This Sunday coming – 28th January is Leprosy awareness day. When I was researching this all I could think about was the fact that we use the word leper as a way to describe an outcast, someone people taunt and make fun of.

Children and young people who’ve experienced early trauma often feel like ‘lepers’. They may identify with the feeling of being an outcast, different to others and somehow abnormal.

My family and I went to see The Greatest Showman at the cinema a few weeks ago and I have to say it’s the best film I’ve seen in a while. Whether you like musicals or not, whether the story of Barnum and the circus is accurate, the message of the film is powerful.

We can all feel ashamed of who we are, how we look, what family we might come from. In the film it touches on belonging, identity, inclusion and family. All subjects my children completely identify with.

What surprised me was the depth of feeling all my three teenagers felt for this film. The music has been played constantly in our house and my teenage boys show real emotion when talking about the message of acceptance.

==*==

About this task → Extend the post above about feeling like an outcast and The Greatest Showman, starting right after its final sentence.

==*==

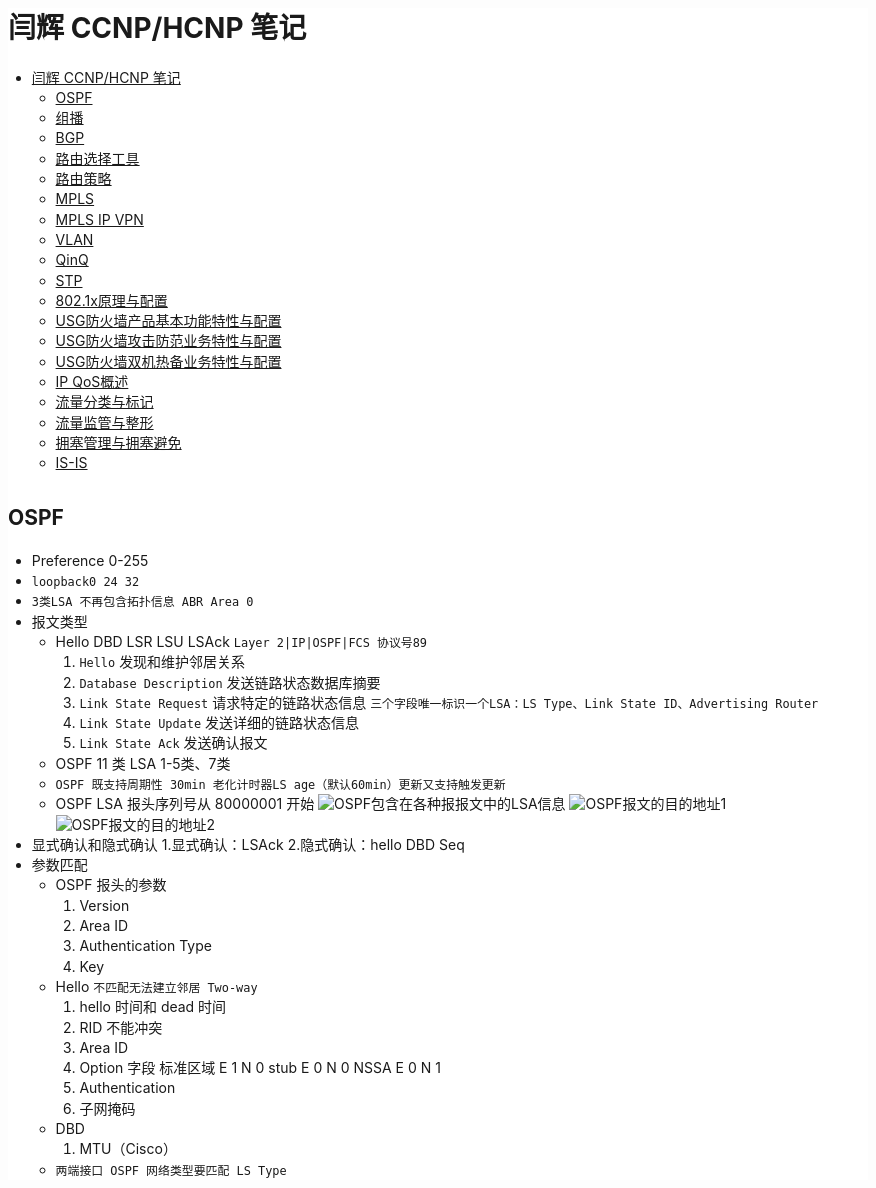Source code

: # 闫辉 CCNP/HCNP 笔记

- [闫辉 CCNP/HCNP 笔记](#闫辉-ccnphcnp-笔记)
  - [OSPF](#ospf)
  - [组播](#组播)
  - [BGP](#bgp)
  - [路由选择工具](#路由选择工具)
  - [路由策略](#路由策略)
  - [MPLS](#mpls)
  - [MPLS IP VPN](#mpls-ip-vpn)
  - [VLAN](#vlan)
  - [QinQ](#qinq)
  - [STP](#stp)
  - [802.1x原理与配置](#8021x原理与配置)
  - [USG防火墙产品基本功能特性与配置](#usg防火墙产品基本功能特性与配置)
  - [USG防火墙攻击防范业务特性与配置](#usg防火墙攻击防范业务特性与配置)
  - [USG防火墙双机热备业务特性与配置](#usg防火墙双机热备业务特性与配置)
  - [IP QoS概述](#ip-qos概述)
  - [流量分类与标记](#流量分类与标记)
  - [流量监管与整形](#流量监管与整形)
  - [拥塞管理与拥塞避免](#拥塞管理与拥塞避免)
  - [IS-IS](#is-is)


## OSPF
- Preference 0-255
- `loopback0 24 32`
- `3类LSA 不再包含拓扑信息 ABR Area 0`
- 报文类型
    - Hello DBD LSR LSU LSAck  `Layer 2|IP|OSPF|FCS 协议号89`
        1. `Hello` 发现和维护邻居关系
        2. `Database Description` 发送链路状态数据库摘要
        3. `Link State Request` 请求特定的链路状态信息 `三个字段唯一标识一个LSA：LS Type、Link State ID、Advertising Router`
        4. `Link State Update` 发送详细的链路状态信息
        5. `Link State Ack` 发送确认报文
    - OSPF 11 类 LSA 1-5类、7类
    - `OSPF 既支持周期性 30min 老化计时器LS age（默认60min）更新又支持触发更新`
    - OSPF LSA 报头序列号从 80000001 开始
    ![OSPF包含在各种报报文中的LSA信息](https://i.imgur.com/p8WOrC3.jpg)
    ![OSPF报文的目的地址1](https://i.imgur.com/uRGJR6D.jpg)
    ![OSPF报文的目的地址2](https://i.imgur.com/XxZjKMu.jpg)
- 显式确认和隐式确认
    1.显式确认：LSAck
    2.隐式确认：hello DBD Seq
- 参数匹配
    - OSPF 报头的参数
        1. Version
        2. Area ID
        3. Authentication Type
        4. Key
    - Hello `不匹配无法建立邻居 Two-way`
        1. hello 时间和 dead 时间
        2. RID 不能冲突
        3. Area ID
        4. Option 字段 标准区域 E 1 N 0 stub E 0 N 0 NSSA E 0 N 1
        5. Authentication
        6. 子网掩码
    - DBD
        1. MTU（Cisco）
    - `两端接口 OSPF 网络类型要匹配 LS Type`
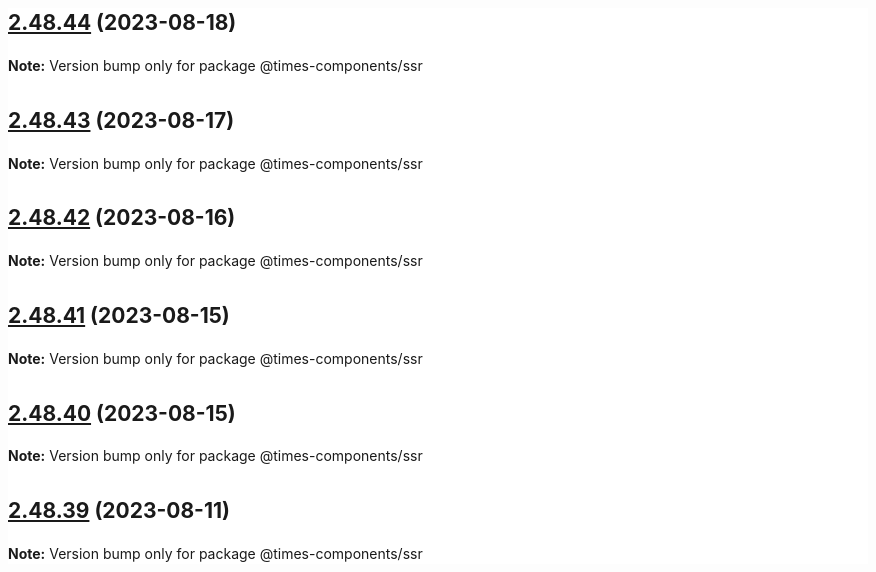 


## [2.48.44](https://github.com/newsuk/times-components/compare/@times-components/ssr@2.48.43...@times-components/ssr@2.48.44) (2023-08-18)

**Note:** Version bump only for package @times-components/ssr





## [2.48.43](https://github.com/newsuk/times-components/compare/@times-components/ssr@2.48.42...@times-components/ssr@2.48.43) (2023-08-17)

**Note:** Version bump only for package @times-components/ssr





## [2.48.42](https://github.com/newsuk/times-components/compare/@times-components/ssr@2.48.41...@times-components/ssr@2.48.42) (2023-08-16)

**Note:** Version bump only for package @times-components/ssr





## [2.48.41](https://github.com/newsuk/times-components/compare/@times-components/ssr@2.48.40...@times-components/ssr@2.48.41) (2023-08-15)

**Note:** Version bump only for package @times-components/ssr





## [2.48.40](https://github.com/newsuk/times-components/compare/@times-components/ssr@2.48.39...@times-components/ssr@2.48.40) (2023-08-15)

**Note:** Version bump only for package @times-components/ssr





## [2.48.39](https://github.com/newsuk/times-components/compare/@times-components/ssr@2.48.38...@times-components/ssr@2.48.39) (2023-08-11)

**Note:** Version bump only for package @times-components/ssr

==*==

Response →
There are so many ways we can help young people to work through their challenges. Media seems to be such a powerful medium and one that we can use to give young people permission to talk about their own fears and also demonstrate ways of dealing with those difficulties.

One of the songs stood out to us. It’s a big song in the film when the bearded lady comes forward and sings about the injustice of exclusion and the group of social outcasts band together to show they will not be ground down by prejudice.

Here’s a video of that number – This is Me.

This week let’s think of ways we can be more accepting of others and pay attention to the cries of help from the children and young people around us. I remember my daughter in Secondary School was sometimes dismissed when she complained about being picked on for being adopted. How can we encourage children to be more accepting of each other and show children that we will keep them safe?